James Crabtree (March) and Edward Glaeser are right: governments should help people, rather than failing corporations or shrinking cities. If a city has bad rules and ends up being congested, polluted, crime ridden, or plagued by a mismatch between workers and jobs, people should not be encouraged to move there; equally, local governments should be rewarded for developing rules that help structure how people interact. Workers, consumers, entrepreneurs and students all benefit when they can interact in bigger and denser cities. (Remarkably, even the environment benefits too.) Britain should increase competition among the cities it already has, and let the best get bigger. Meanwhile the developing world, which faces a net increase of 3-4bn urban dwellers this century, must build new cities—and increase the size of the most successful existing ones.
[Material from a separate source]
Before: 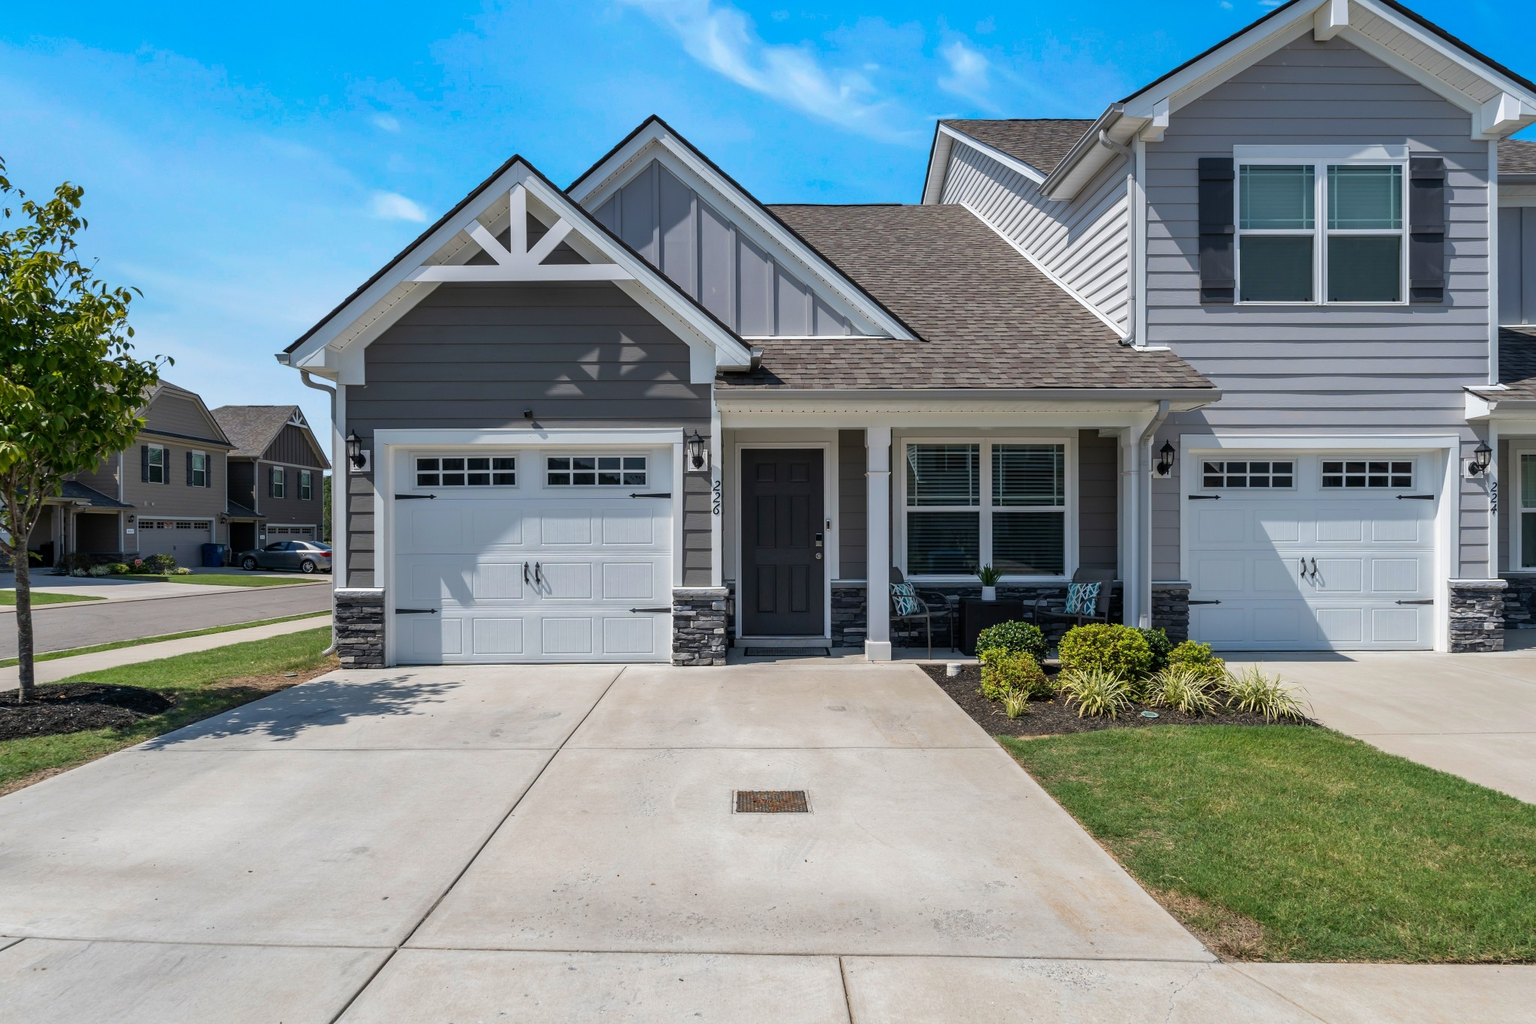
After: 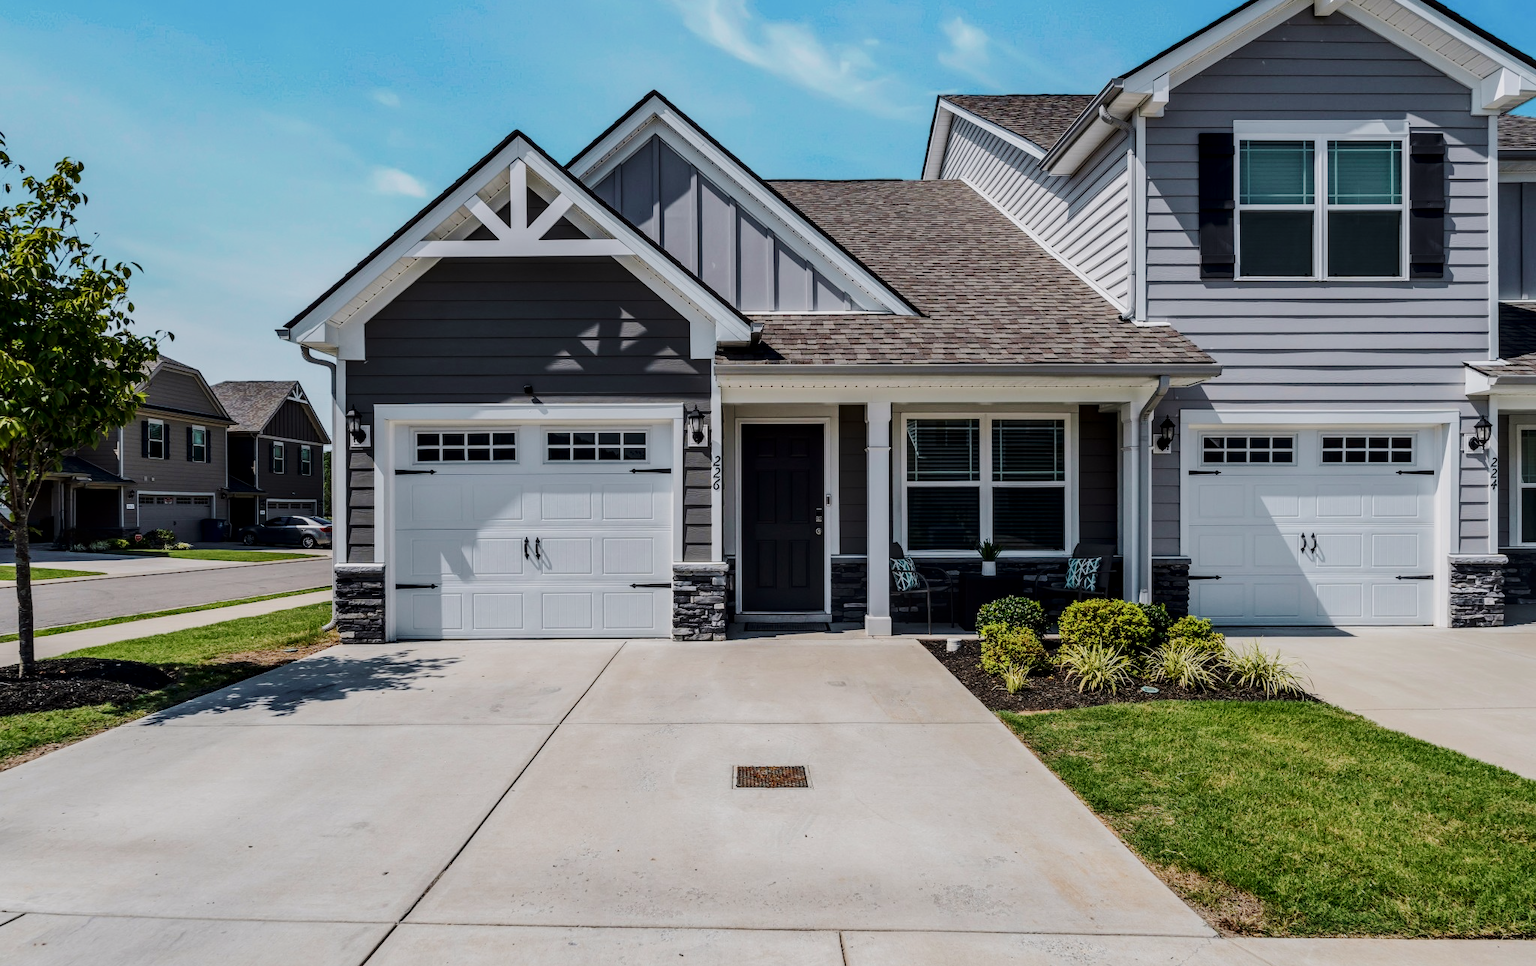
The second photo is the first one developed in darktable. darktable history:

Paul RomerNYU Stern School of Business

A QUESTION OF SONG

As a Welshman who sings heartily at the rugby, I’d like David Goldblatt (March) to know that we sing not because we have the most at stake; rather, singing is one element of the day’s contest we know we can always win (case in point: Twickenham, South Stand, February 2010). Goldblatt also fails to note the unfairness of England’s team singing “God Save the Queen.” As a patriotic Brit, I feel this is my anthem too and, like many Welsh and perhaps Scots, I’m aggrieved that an important symbol of my British identity is routinely misappropriated. Perhaps England should line up to “Candle in the Wind”; an emotional song, penned by an Englishman and with a title that reflects their real chances of winning the World Cup.